What I'd do is setup the ADSL router to do the PPPoA and then you should have the remainder of your internet subnet available on the LAN side of the router. Connect the WAN port of the firewall to one of the LAN ports on the router. Setup the WAN interface of the firewall to be the next IP up from the WAN interface.

Setup your firewall rulls to allow the stuff you want and that should be it.

[funnelhead]

ooo thanks for the response burble.

Thats sorta what i did:

our range is 81.150.250.0 -> 81.150.250.14.

The router is set to .14(as decreed by bt) the wan on the firewall is then set to .1.

In the router i set the .1 as the DMZ to which ALL traffic be fowarded.

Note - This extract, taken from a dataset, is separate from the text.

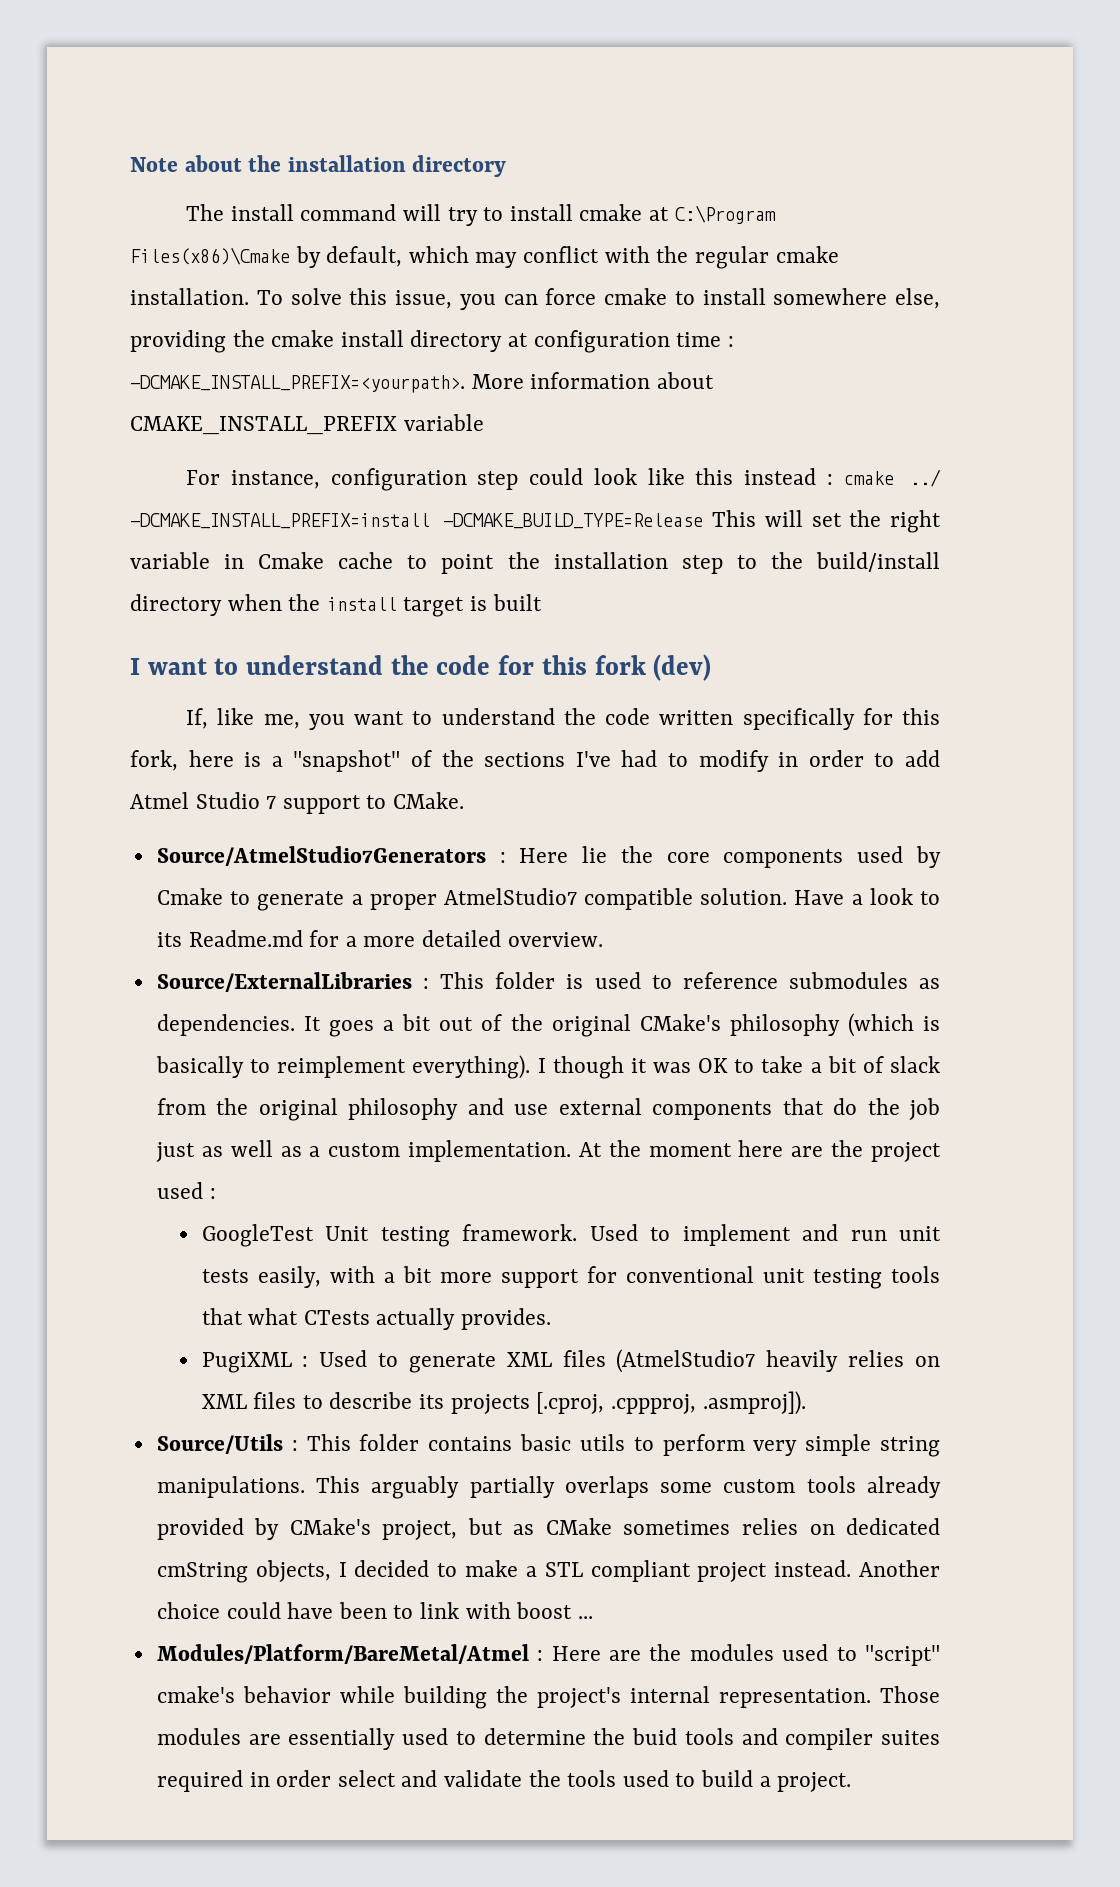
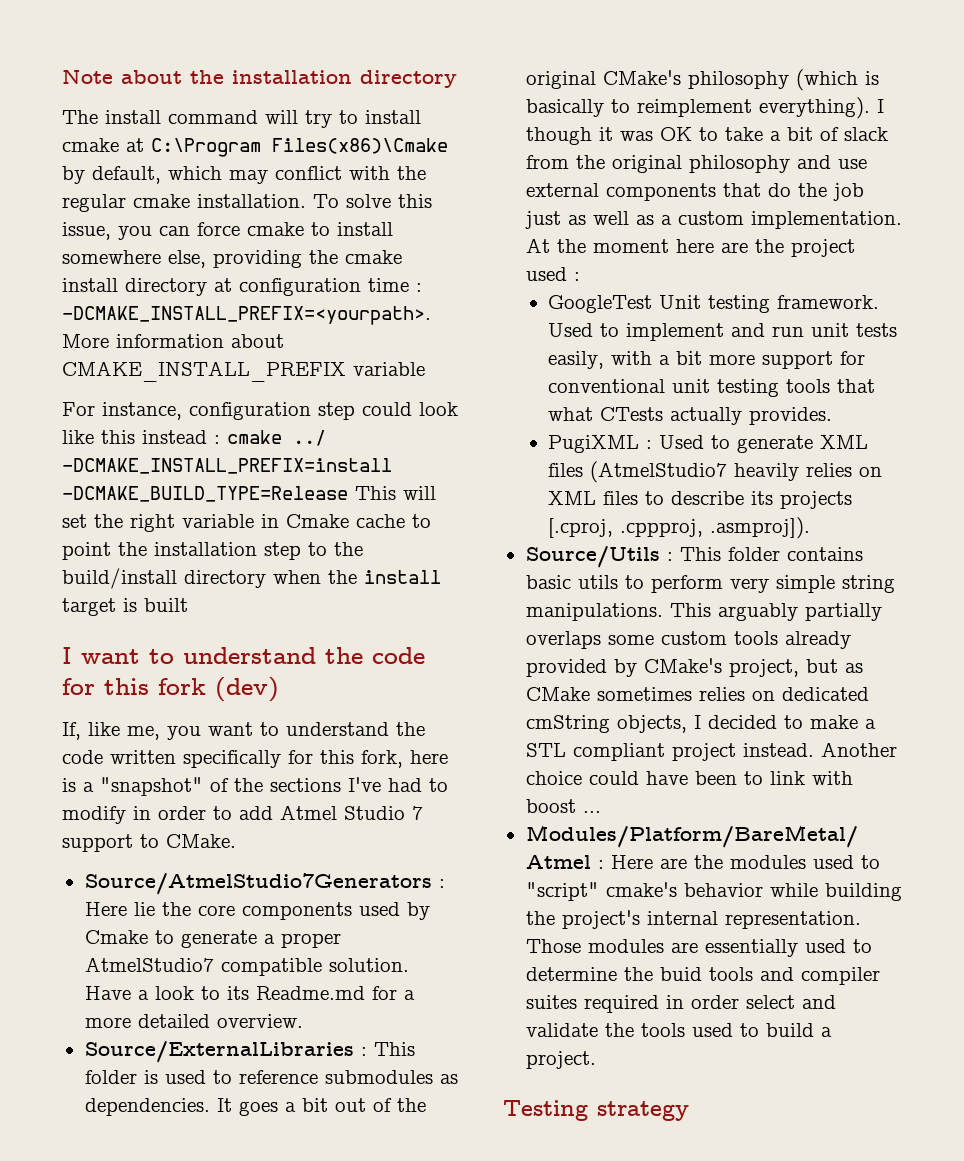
(852, 1782) none -> [503,1100,689,1121] // Testing strategy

unfortunately the firewall in the router is still active in this mode, so incoming connection attempts (like webserver or vnc requests) GET BLOCKED!! aaahhhhhh!!

Apparantly the only way to turn the spi firewall off is to set the thing to bridge mode (rather than bridging networks in pppoa)

This is where i get get stuck

[burble]

Ahh, I see what you mean. Short of shouting at BT and getting them to make their router act as just a router I can't think what else to suggest as I've never used a Netscreen firewall - I'm a Cisco fanboy.